Khalilzad, que descende de afegãos, advertiu que, caso se concretize o cenário negativo, os extremistas religiosos podem tomar o controle de partes do país. "Isso faria o Afeganistão do Taleban parecer brincadeira de criança."
Segundo o embaixador, o país está especialmente vulnerável por conta do vácuo de poder criado com a demora em formar um governo de coalizão a partir das eleições parlamentares de dezembro último. Khalilzad tem participado publicamente das negociações. "Uma vez formado um governo de unidade nacional, o esforço para provocar uma guerra civil passará a ter um grande obstáculo."
Caso contrário, ponderou, um novo incidente como o atentado em Samarra que destruiu uma importante mesquita xiita, há quase duas semanas, pode empurrar o país de vez para um conflito interno generalizado.
O atentado e os ataques e contra-ataques entre os diferentes grupos etno-religiosos iraquianos que se seguiram a ele mostraram que os insurgentes estão atentos a essa janela de vulnerabilidade, afirmou Khalilzad. "Eles estão tentando expandi-la", ressaltou. "Neste momento, há um vácuo de autoridade e muita desconfiança no Iraque."
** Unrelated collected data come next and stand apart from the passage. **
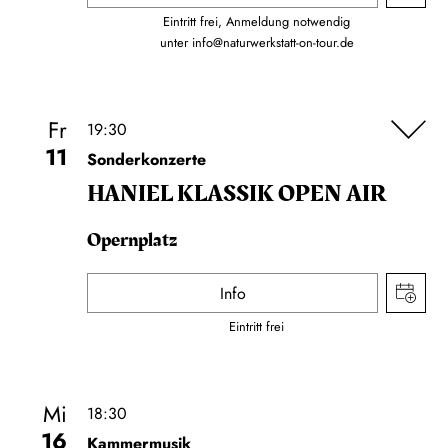
Eintritt frei, Anmeldung notwendig
unter
info@naturwerkstatt-on-tour.de
Fr
19:30
11
Sonderkonzerte
HANIEL KLASSIK OPEN AIR
Opernplatz
Info
Eintritt frei
Mi
18:30
16
Kammermusik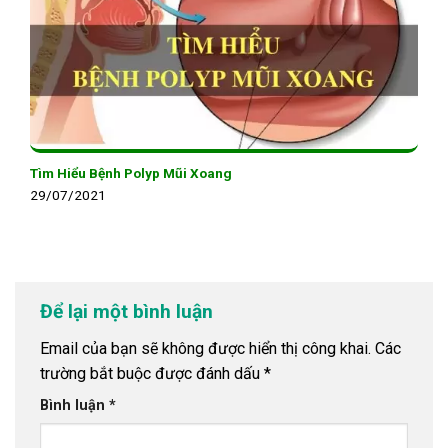
Tìm Hiểu Bệnh Polyp Mũi Xoang
29/07/2021
Để lại một bình luận
Email của bạn sẽ không được hiển thị công khai.
Các
trường bắt buộc được đánh dấu
*
Bình luận
*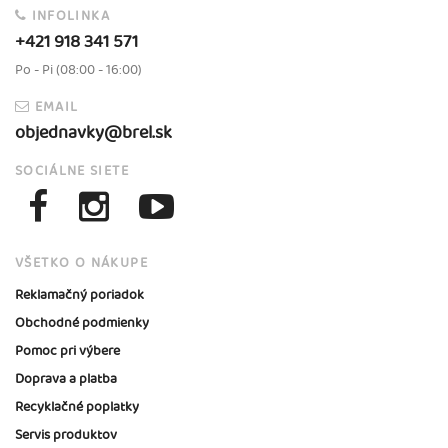
INFOLINKA
+421 918 341 571
Po - Pi (08:00 - 16:00)
EMAIL
objednavky@brel.sk
SOCIÁLNE SIETE
VŠETKO O NÁKUPE
Reklamačný poriadok
Obchodné podmienky
Pomoc pri výbere
Doprava a platba
Recyklačné poplatky
Servis produktov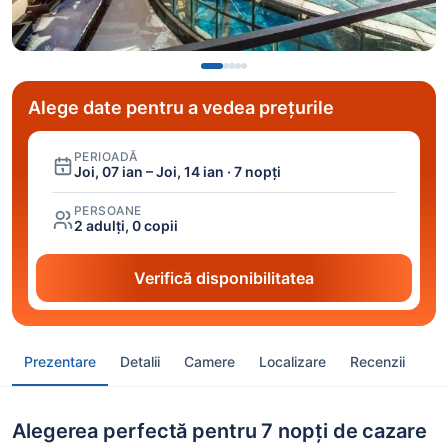
Alege date pentru a vedea prețurile
PERIOADĂ
Joi, 07 ian – Joi, 14 ian · 7 nopți
PERSOANE
2 adulți, 0 copii
Verifică disponibilitatea
Prezentare
Detalii
Camere
Localizare
Recenzii
Alegerea perfectă pentru 7 nopți de cazare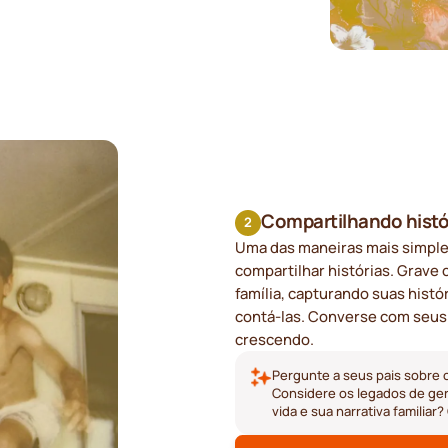
Compartilhando histó
2
Uma das maneiras mais simples 
compartilhar histórias. Grave
família, capturando suas histó
contá-las. Converse com seus
crescendo.
Pergunte a seus pais sobre 
Considere os legados de ger
vida e sua narrativa familiar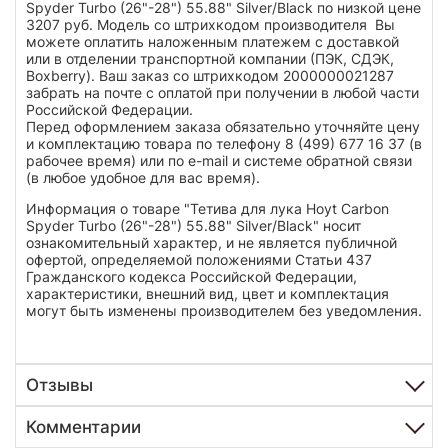
Spyder Turbo (26"-28") 55.88" Silver/Black по низкой цене
3207 руб. Модель со штрихкодом производителя Вы
можете оплатить наложенным платежем с доставкой
или в отделении транспортной компании (ПЭК, СДЭК,
Boxberry). Ваш заказ со штрихкодом 2000000021287
забрать на почте с оплатой при получении в любой части
Российской Федерации.
Перед оформлением заказа обязательно уточняйте цену
и комплектацию товара по телефону 8 (499) 677 16 37 (в
рабочее время) или по e-mail и системе обратной связи
(в любое удобное для вас время).
Информация о товаре "Тетива для лука Hoyt Carbon
Spyder Turbo (26"-28") 55.88" Silver/Black" носит
ознакомительный характер, и не является публичной
офертой, определяемой положениями Статьи 437
Гражданского кодекса Российской Федерации,
характеристики, внешний вид, цвет и комплектация
могут быть изменены производителем без уведомления.
Отзывы
Комментарии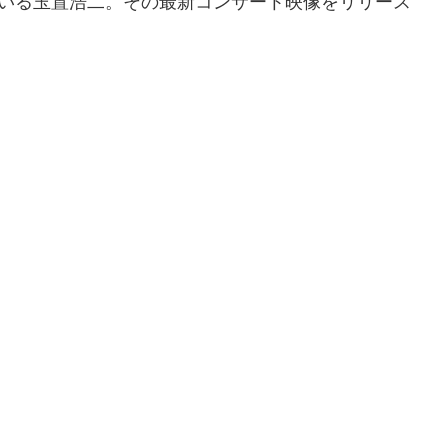
いる玉置浩二。その最新コンサート映像をリリース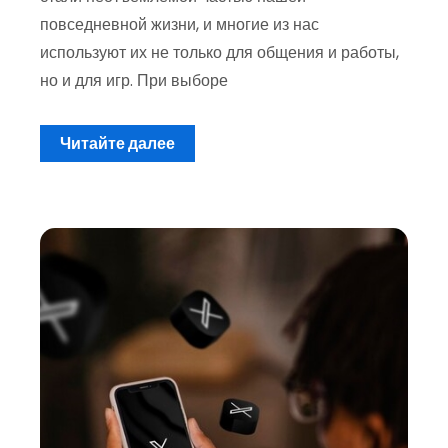
повседневной жизни, и многие из нас
используют их не только для общения и работы,
но и для игр. При выборе
Читайте далее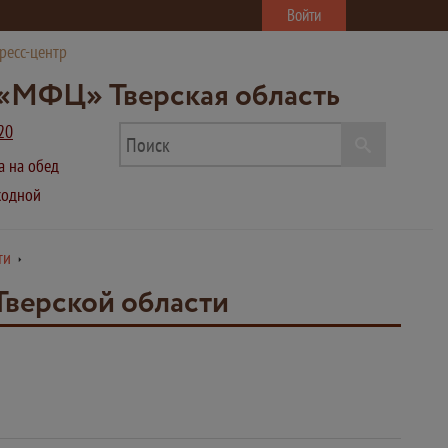
Войти
ресс-центр
«МФЦ» Тверская область
20
ва на обед
ыходной
сти
Тверской области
O secretário da Defesa americano, Donald Rumsfeld, também alertou para o risco persistente de guerra civil no país. "Sempre houve um potencial para guerra civil no Iraque. O país era mantido unido à custa de um regime repressor que colocou centenas de milhares de seres humanos em valas comuns", afirmou, aludindo a Saddam Hussein, durante entrevista coletiva no Pentágono.
Mas, embora tenha admitido o perigo, ele não acredita que o país já esteja imerso nesse tipo de conflito, e acusou a imprensa de exagerar a gravidade da situação.
Desde o atentado em Samarra, mais de 500 pessoas morreram em ataques sectários no Iraque, segundo as contas mais otimistas. Nas mais drásticas, o saldo se aproxima de 1.500.

Envolvimento iraniano
Três grupos etno-religiosos predominam no Iraque: os árabes sunitas, que perfazem 20% da população; os árabes xiitas, que são mais de 60%; e os iraquianos de etnia curda, que são 15%. Sob os 24 anos do regime de Saddam, um árabes sunita, o primeiro grupo dominou o país, enquanto os outros dois eram violentamente reprimidos -o ex-ditador é acusado de ordenar o massacre de milhares de curdos no norte do do Iraque e de dezenas de milhares de xiitas no sul.
Com a derrubada do regime pelos EUA, essas tensões mantidas latentes por meio de violência afloraram. A chegada dos xiitas ao poder por meio de eleições diretas ao mesmo tempo em que os sunitas perderam seus privilégios e começaram a trocar o diálogo político pelas fileiras da insurgência levantou a fervura, que, com o atentado em Samarra, explodiu.
A deterioração da situação de segurança levou os EUA a reexaminarem seus planos para começar a retirar do Iraque ainda neste ano os mais de 130 mil soldados que mantêm no país.
Tanto Khalilzad quanto Rumsfeld foram veementes em defender a manutenção da presença militar dos EUA enquanto não houver estabilidade.
Para o embaixador, uma retirada americana agora incorreria no risco de um conflito regional, com os países árabes, predominantemente sunitas, dando apoio à minoria, e o Irã, que é xiita, aliando-se à maioria. Xiitas e sunitas são dois ramos da mesma religião, o islã, dividida por causa de uma divergência sobre a sucessão do profeta Muhammad.
Ontem, Rumsfeld acusou o Irã de enviar membros de sua Guarda Revolucionária ao país vizinho para fomentar a violência. "Eles estão colocando gente no Iraque para fazer coisas que são prejudiciais ao futuro do país", disse. "Não acho que podemos considerá-los peregrinos religiosos".
O secretário da Defesa ainda se queixou da cobertura da imprensa sobre o Iraque, afirmando que o número de ataques contra mesquitas e o saldo de mortos divulgados desde o atentado de Samarra foram inflados. "Pelo que eu vi até agora, boa parte das reportagens nos EUA e no exterior exageram a situação."